Re: How to say NO to a rishta?

OP also mentioned physical attraction which should be the main reason. Though she mentioned it as secondary one....

I think that is very important!

Re: How to say NO to a rishta?

^

Yeah well THAT can be a solid reason.

But anyways, you should ask your parents to give him and a call and say No. As Sara said, someone's bound to get hurt but you gotta do what you gotta do.

Re: How to say NO to a rishta?

Ok I do have to say - do change your number as you may get hassled by this guy. AND remove him off facebook. As for letting him down, surely your parents should talk to his. Its got nothing to do with you after that.

Change your number.

Re: How to say NO to a rishta?

Why the need for such drastic actions? Maybe the guy will not behave all clingy and will appreciate her reason?

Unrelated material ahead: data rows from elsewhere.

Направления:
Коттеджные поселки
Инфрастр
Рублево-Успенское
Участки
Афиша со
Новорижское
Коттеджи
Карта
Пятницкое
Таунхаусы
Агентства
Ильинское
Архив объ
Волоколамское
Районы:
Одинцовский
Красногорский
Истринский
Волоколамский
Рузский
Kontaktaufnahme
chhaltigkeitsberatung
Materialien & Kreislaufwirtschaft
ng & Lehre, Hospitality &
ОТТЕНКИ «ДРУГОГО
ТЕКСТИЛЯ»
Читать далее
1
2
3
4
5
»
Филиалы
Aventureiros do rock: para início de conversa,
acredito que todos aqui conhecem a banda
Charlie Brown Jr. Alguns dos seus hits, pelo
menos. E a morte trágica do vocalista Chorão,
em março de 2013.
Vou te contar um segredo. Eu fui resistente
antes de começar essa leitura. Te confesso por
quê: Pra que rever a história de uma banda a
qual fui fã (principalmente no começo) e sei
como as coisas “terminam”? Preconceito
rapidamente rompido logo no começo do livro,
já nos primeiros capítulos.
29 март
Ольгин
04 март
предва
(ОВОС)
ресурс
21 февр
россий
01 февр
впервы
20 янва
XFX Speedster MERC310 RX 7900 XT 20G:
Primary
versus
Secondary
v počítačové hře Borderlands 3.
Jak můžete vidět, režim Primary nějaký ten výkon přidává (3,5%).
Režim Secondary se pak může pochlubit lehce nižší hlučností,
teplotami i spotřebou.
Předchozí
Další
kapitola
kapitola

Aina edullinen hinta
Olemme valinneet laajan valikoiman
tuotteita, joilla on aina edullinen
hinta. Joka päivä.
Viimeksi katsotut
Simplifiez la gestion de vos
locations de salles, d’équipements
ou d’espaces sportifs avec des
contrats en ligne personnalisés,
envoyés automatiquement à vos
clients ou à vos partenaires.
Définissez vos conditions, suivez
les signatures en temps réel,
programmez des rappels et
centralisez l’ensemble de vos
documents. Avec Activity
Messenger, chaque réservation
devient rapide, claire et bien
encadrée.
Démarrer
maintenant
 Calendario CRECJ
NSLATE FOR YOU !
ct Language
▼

Re: How to say NO to a rishta?

LOL text message saying you are beautiful. Sounds like an AFC. AFC = Another Frustrated Chump.

And reimburse $800? What is this, a job interview? He took the chance and he lost.

Re: How to say NO to a rishta?

the way you have been acting afte he met you, he should have understood that something is not right so all you need to do is to ask your parents for communicating the message to his parents.

That sounded very funny to me that not being good in english was also one of the factors that you didnt like him :)

Re: How to say NO to a rishta?

Why some of you started rambling about him being bothering her? For some reason, he is just not clear about this rishta. Ria, you should text him what inspiron said, " I am afraid it will not work out but i wish you best". Or just let your parents know, they will deal with it. Don't make it complicated.